The sense of taste as it relates to sexual response is a compelling but overlooked area of study. Obviously, we taste when we kiss and perform oral sex, but are we intentionally and mindfully tuning into this sense to explore a new dimension of our sexual experience? Consider this: phenylethlamine is a chemical believed to be produced during sexual acts and also released when we consume chocolate, cheese, and even salami! No wonder chocolate is a common part of Valentine’s Day—it’s sensuality in a box!
Incorporating the Senses into Daily Practice
A component of mindfulness is noticing what you are experiencing in the moment, which, of course, requires us to notice our senses. As I write this article, I am in a bustling, metropolitan coffee shop rife with opportunity for me to practice what my senses are detecting. Take a moment to practice this yourself. You may notice the lighting, the temperature of your environment, or the humming of traffic or conversation. I encourage people in therapy to sharpen their awareness to the information their senses are receiving by tuning in and detecting, just as I am asking of you.

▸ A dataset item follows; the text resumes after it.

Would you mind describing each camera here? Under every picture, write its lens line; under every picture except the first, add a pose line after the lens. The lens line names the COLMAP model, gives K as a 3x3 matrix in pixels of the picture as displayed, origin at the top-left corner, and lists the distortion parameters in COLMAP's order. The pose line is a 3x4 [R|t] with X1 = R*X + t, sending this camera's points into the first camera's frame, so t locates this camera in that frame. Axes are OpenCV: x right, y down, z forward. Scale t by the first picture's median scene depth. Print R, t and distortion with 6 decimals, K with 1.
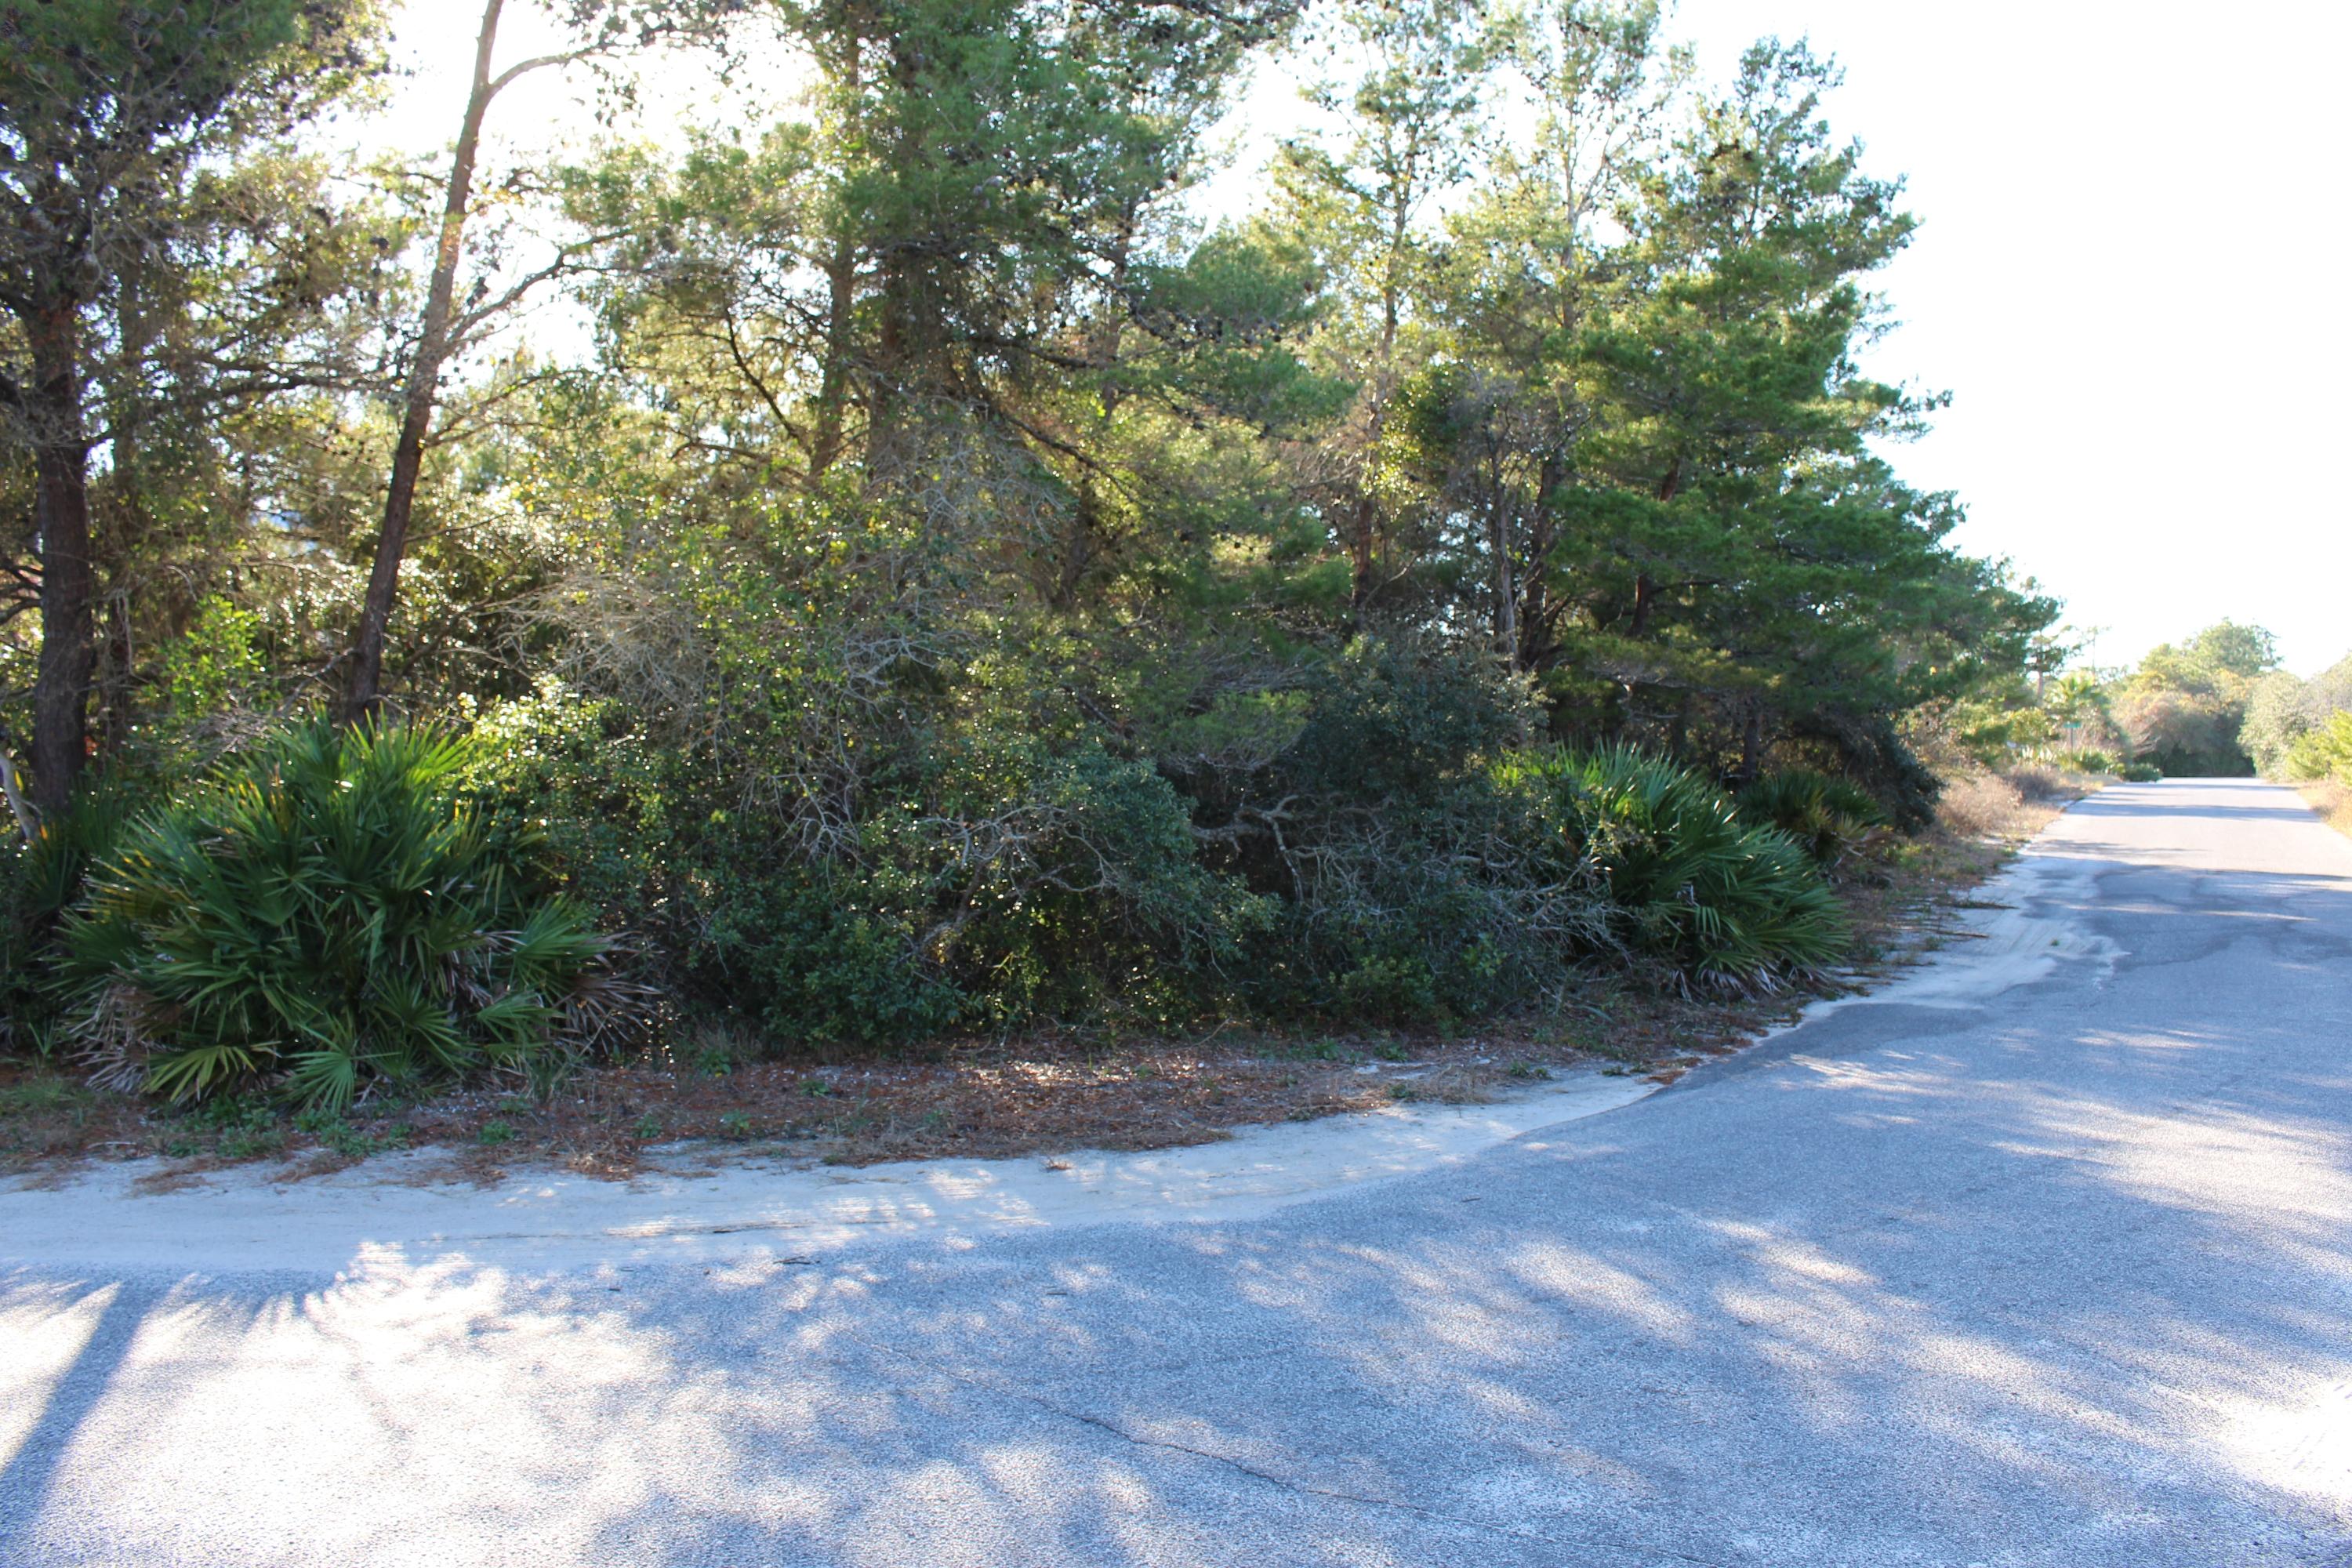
lens RADIAL K [[1904.9, 0, 1176.0], [0, 1904.9, 784.0], [0, 0, 1]] dist [-0.169821, 0.124975]
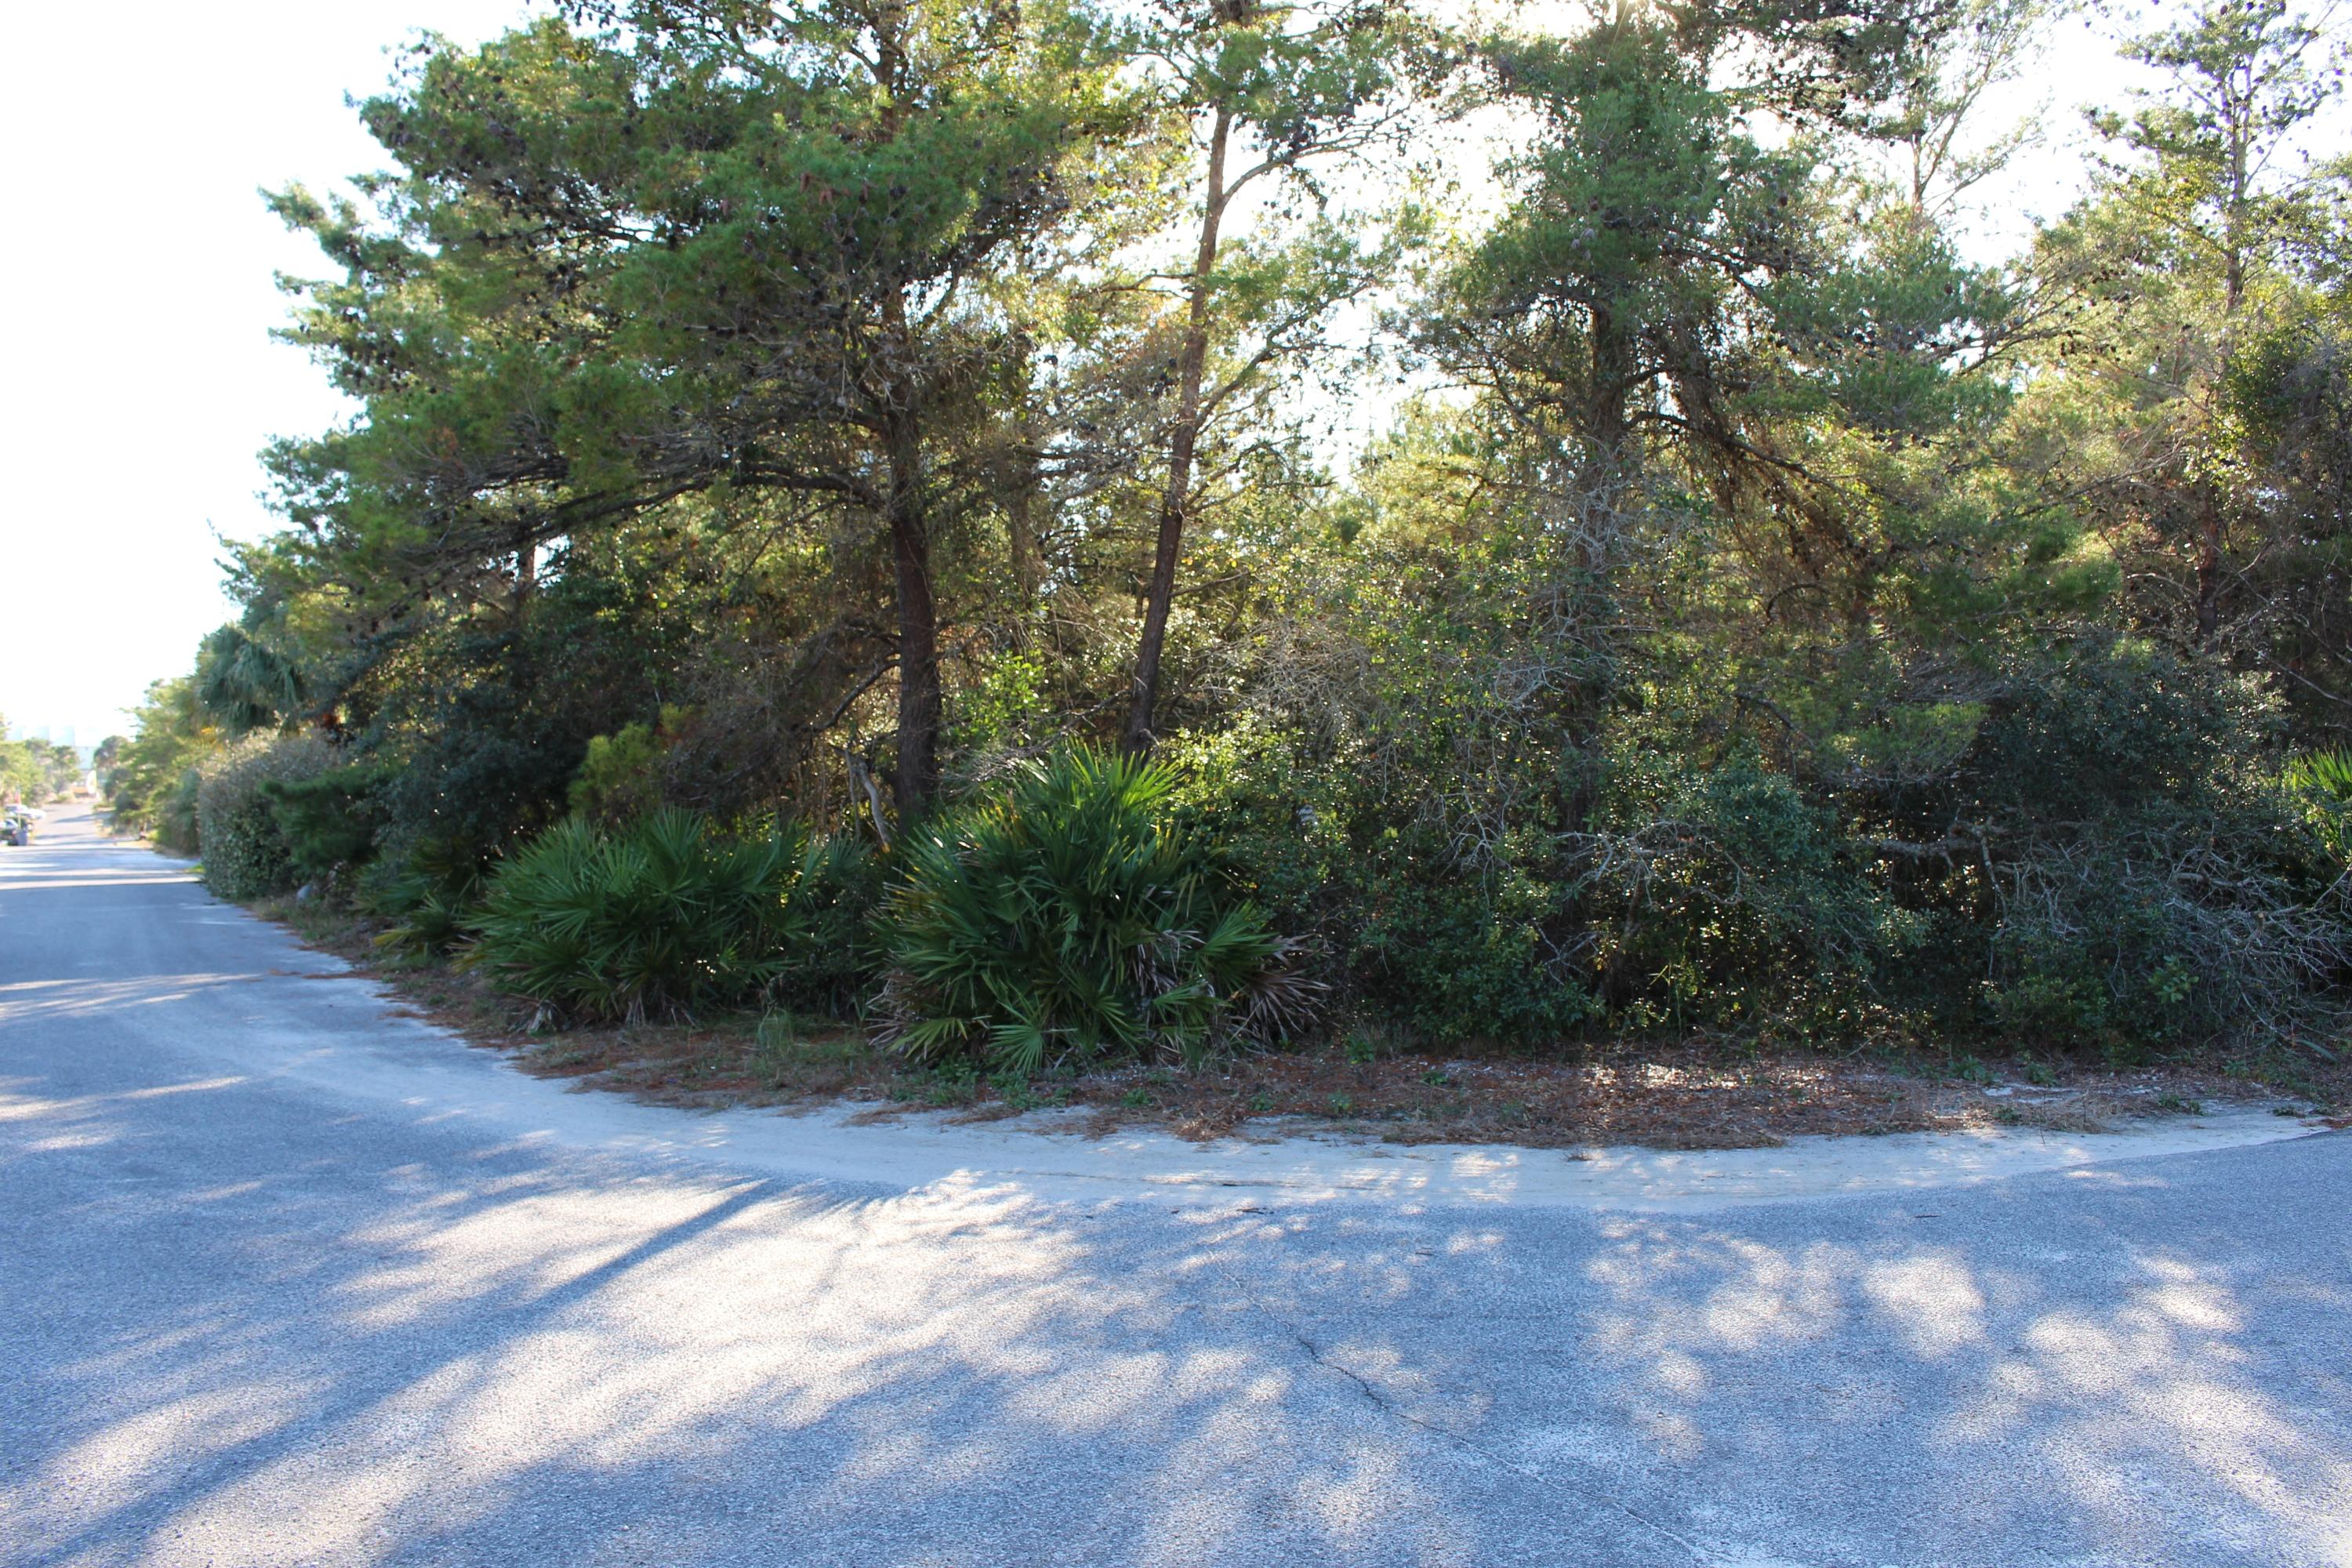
lens RADIAL K [[1904.9, 0, 1176.0], [0, 1904.9, 784.0], [0, 0, 1]] dist [-0.169821, 0.124975]
pose [[0.862528, -0.014088, -0.505813, 0.248242], [0.009143, 0.999883, -0.012258, 0.001377], [0.505926, 0.005948, 0.862556, -0.032174]]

Another daily practice is to take a moment and notice the thoughts, images, or memories each of the following words inspires. Now, no pressure here—I’m not suggesting you have to have a sexy thought, sexual image, or memory of a sexual experience. Set sex aside. Just take a breath, relax, and focus on each of the following words. Simply notice what you notice:
Do two simple practices every day to enhance your sexual experience by tuning into your sensuality:
- In everyday life, check in with your five senses. What are they detecting?
- In sexual experiences, check in with your five senses. What are they detecting?
One final thought: As a sex therapist, I am often asked, “So, how do I spice up my sex life?” It is important to keep the first steps simple, use your senses, and remember which senses you and your partner are likely to respond to most!